The role of a French maire
PUBLISHED: 12:46 13 February 2015 | UPDATED: 12:46 13 February 2015
Ever wondered how a French maire is elected and what exactly it is that they do? Ian Blackshaw lifts the lid on the life of that local stalwart of village life en France
Municipal elections were last held on 23 March 2014, with a second round of voting (where necessary) a week later on 30 March, to elect the members of the commune councils, the lowest administrative units in the system of French government. The next elections will be in 2020, as they are held every six years.
The first task of each council at its inaugural meeting is to elect the maire of their commune. Usually, the person who has received the most votes in the local election poll is elected maire, provided they accept the appointment.
Although the maire undertakes some ceremonial duties, such as presiding at annual Armistice Day ceremonies, it is much more than a merely ceremonial role; maires fulfil a wide range of functions and have a number of legal responsibilities for their communities.
Meet the mayor
For an expat buying a property in France, especially in a small village, it is advisable to make a point of meeting the maire and introducing oneself. As readers driving around France may well have noticed, however small the village, each one has its own elected maire and its own town hall (mairie), often attached to the local school.
Apart from such introductions, it is important to get to know your maire, as he or she is able to help local residents with a variety of matters – not least in acting as a mediator in settling disputes between neighbours.
If you intend to make the property you have purchased your permanent residence, rather than use it as a holiday home, then you should also register with the maire. For retirees settling in France, registration often ensures an invitation to the annual Christmas lunch – normally a jolly and liquid affair – and/or entitlement to receive a Christmas hamper distributed to older residents.

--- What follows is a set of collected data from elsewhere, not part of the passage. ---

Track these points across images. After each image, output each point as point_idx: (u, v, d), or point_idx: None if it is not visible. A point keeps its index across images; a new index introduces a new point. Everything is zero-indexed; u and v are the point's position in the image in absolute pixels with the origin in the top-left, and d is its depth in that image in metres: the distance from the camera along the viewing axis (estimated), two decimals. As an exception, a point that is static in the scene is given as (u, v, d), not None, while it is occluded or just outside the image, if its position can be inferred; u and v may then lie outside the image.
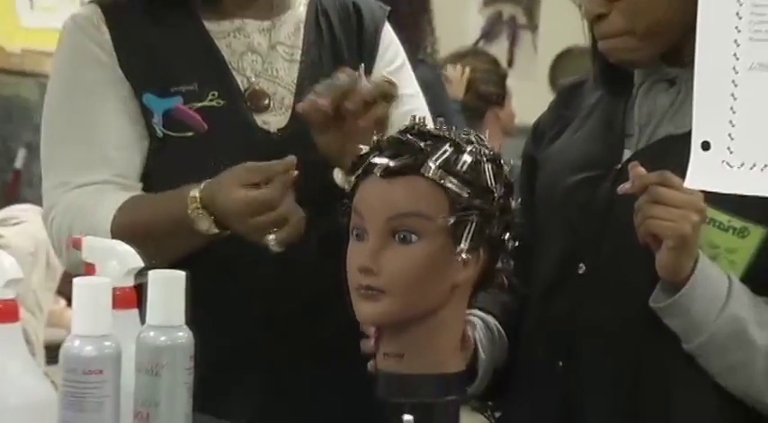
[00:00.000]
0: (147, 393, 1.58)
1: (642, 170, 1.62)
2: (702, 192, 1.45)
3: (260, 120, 1.99)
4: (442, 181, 1.62)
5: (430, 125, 1.71)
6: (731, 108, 1.17)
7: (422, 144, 1.63)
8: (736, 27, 1.17)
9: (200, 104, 1.95)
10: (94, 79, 1.97)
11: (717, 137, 1.18)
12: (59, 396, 1.52)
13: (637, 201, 1.62)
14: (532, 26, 5.73)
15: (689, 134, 1.61)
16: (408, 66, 2.17)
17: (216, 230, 1.83)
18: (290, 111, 2.01)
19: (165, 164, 1.96)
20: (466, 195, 1.62)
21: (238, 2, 2.03)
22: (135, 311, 1.63)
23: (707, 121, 1.19)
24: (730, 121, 1.17)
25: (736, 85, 1.17)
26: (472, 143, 1.66)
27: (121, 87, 1.96)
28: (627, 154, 1.77)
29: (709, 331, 1.61)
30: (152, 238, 1.84)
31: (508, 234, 1.67)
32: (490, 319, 1.85)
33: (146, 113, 1.96)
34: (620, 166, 1.74)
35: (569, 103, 1.90)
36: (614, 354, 1.71)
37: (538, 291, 1.84)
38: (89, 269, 1.65)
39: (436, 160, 1.62)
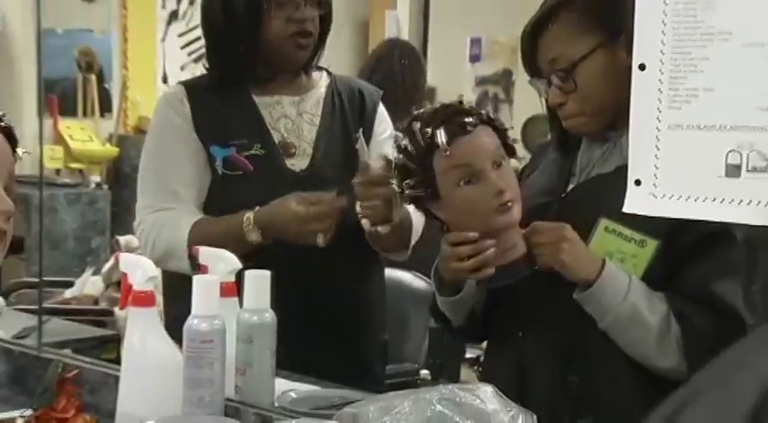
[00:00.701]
0: (244, 356, 1.57)
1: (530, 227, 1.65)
2: (616, 212, 1.41)
3: (289, 163, 2.00)
4: (499, 125, 1.67)
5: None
6: (656, 155, 1.16)
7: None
8: (659, 99, 1.17)
9: (248, 153, 1.96)
10: (173, 139, 1.99)
11: (645, 176, 1.17)
12: (184, 358, 1.50)
13: None
14: (509, 100, 5.70)
15: (612, 173, 1.62)
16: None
17: (260, 240, 1.85)
18: (309, 157, 2.02)
19: (224, 193, 1.97)
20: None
21: (278, 85, 2.03)
22: (235, 299, 1.61)
23: (638, 165, 1.18)
24: (655, 165, 1.16)
25: (659, 140, 1.16)
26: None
27: (193, 144, 1.97)
28: (570, 187, 1.75)
29: (613, 314, 1.57)
30: (214, 246, 1.85)
31: None
32: None
33: (211, 159, 1.96)
34: (564, 194, 1.71)
35: (540, 155, 1.88)
36: (555, 328, 1.67)
37: None
38: (203, 269, 1.64)
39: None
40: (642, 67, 1.19)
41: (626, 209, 1.24)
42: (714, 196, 1.15)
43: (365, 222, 1.85)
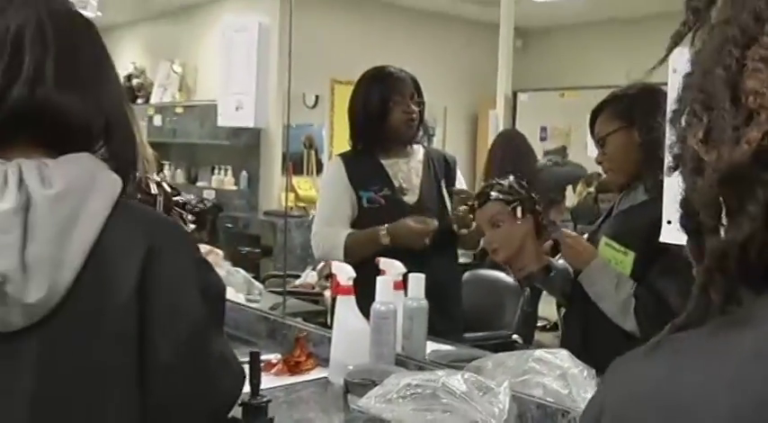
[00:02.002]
0: (407, 327, 1.53)
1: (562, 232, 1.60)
2: (612, 233, 1.45)
3: (405, 199, 1.94)
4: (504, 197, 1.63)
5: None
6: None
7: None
8: (684, 169, 1.07)
9: (380, 193, 1.92)
10: (335, 187, 1.95)
11: (674, 218, 1.07)
12: (370, 328, 1.47)
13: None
14: (563, 164, 5.54)
15: (624, 211, 1.54)
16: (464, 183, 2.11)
17: (388, 243, 1.82)
18: (417, 195, 1.95)
19: (367, 216, 1.91)
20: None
21: (394, 152, 1.97)
22: (402, 291, 1.56)
23: (670, 210, 1.09)
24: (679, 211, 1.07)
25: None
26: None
27: (348, 190, 1.93)
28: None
29: (593, 290, 1.48)
30: (359, 247, 1.84)
31: None
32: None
33: (359, 198, 1.92)
34: (606, 221, 1.62)
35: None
36: (579, 302, 1.54)
37: None
38: (382, 272, 1.59)
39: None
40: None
41: (661, 239, 1.15)
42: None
43: (456, 227, 1.86)
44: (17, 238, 0.75)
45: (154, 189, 1.64)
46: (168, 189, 1.70)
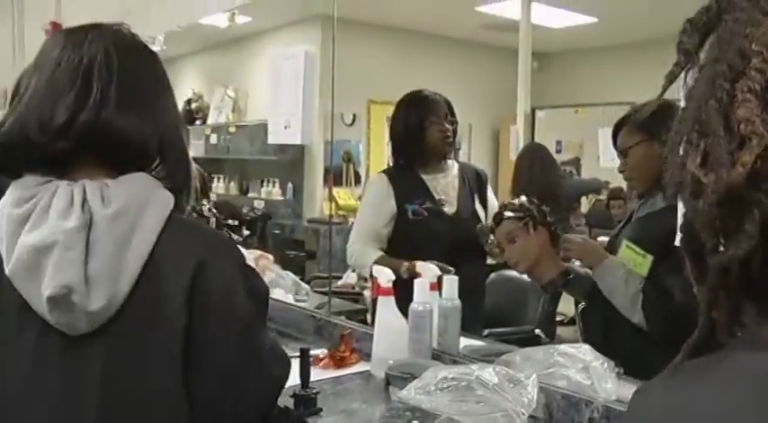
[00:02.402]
0: (442, 325, 1.51)
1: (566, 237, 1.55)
2: (633, 238, 1.40)
3: (444, 210, 1.91)
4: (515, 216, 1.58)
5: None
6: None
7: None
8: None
9: (423, 206, 1.89)
10: (377, 203, 1.92)
11: None
12: (409, 326, 1.45)
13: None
14: (579, 175, 5.40)
15: (643, 217, 1.50)
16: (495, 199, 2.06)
17: (407, 276, 1.70)
18: (455, 207, 1.92)
19: (411, 227, 1.88)
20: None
21: (432, 167, 1.94)
22: (437, 292, 1.54)
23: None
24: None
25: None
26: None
27: (392, 206, 1.90)
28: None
29: (606, 287, 1.45)
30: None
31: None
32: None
33: (404, 211, 1.89)
34: (626, 226, 1.58)
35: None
36: (599, 300, 1.50)
37: None
38: (418, 276, 1.57)
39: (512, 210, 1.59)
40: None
41: (676, 243, 1.11)
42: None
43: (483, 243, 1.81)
44: (80, 253, 0.76)
45: (206, 212, 1.66)
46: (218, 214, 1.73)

Resident expats in France are eligible to vote in municipal elections and may also stand for election to their local councils – this year, some 1,525 British candidates stood for election. Foreigners, who have been elected as municipal councillors and have obtained French nationality, may also be elected as maire; the current maire of the Normandy commune of St-Céneri-le-Gérei is Yorkshire-born Ken Tatham.

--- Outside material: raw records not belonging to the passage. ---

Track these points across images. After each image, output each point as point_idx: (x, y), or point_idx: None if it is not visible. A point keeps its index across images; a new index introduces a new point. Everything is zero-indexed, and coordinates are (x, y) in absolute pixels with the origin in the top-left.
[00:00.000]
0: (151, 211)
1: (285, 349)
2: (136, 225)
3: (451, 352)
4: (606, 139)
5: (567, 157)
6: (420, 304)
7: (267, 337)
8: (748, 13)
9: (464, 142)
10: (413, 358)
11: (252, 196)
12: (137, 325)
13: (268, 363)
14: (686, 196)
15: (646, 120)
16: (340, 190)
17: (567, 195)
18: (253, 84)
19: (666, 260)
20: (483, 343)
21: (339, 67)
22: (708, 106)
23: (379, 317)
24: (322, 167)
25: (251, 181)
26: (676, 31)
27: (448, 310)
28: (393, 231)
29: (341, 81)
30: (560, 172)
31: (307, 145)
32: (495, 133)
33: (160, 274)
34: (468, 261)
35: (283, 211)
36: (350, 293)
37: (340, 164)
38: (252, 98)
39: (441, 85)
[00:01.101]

The councillors and the maires who they elect are usually appointed for a term of six years.
In Metropolitan France, there are 36,571 communes, many with fewer than 100 voters. This means that there are 36,571 elected maires, and there are some moves afoot to reduce this number.
As leaders of their communes, maires are paid a monthly salary and exercise a great deal of power and influence in their local communities. For example, any property development in a town or village, such as the renovation of an existing property or the building of a new one, requires planning consent, and applications are made through the maire, before being passed on to the departmental planning authorities for a review of technical matters.
It is a good idea, therefore, to discuss any planned property developments first with the maire and get his or her views before submitting a formal application. It is fair to say that if the local maire likes the proposed development project, it stands a very good chance of being approved. In other words, get the maire on your side in the first place!
Maires also conduct civil wedding ceremonies. With same-sex marriages now legal in France, a number have refused to conduct ceremonies on grounds of religious and moral beliefs. However, the French constitutional court ruled in October 2013 that it was not unconstitutional for public officials to be required to officiate at same-sex marriages, regardless of their objections.
Another mayoral responsibility is the maintenance of law and public order in their communities. Each maire holds regular surgeries known as permanences at the mairie, at which anyone in the community may raise issues and discuss local concerns.
Qualified secretaries, who are also salaried, assist maires in the performance of their duties: it’s a good idea to keep on the right side of them as well!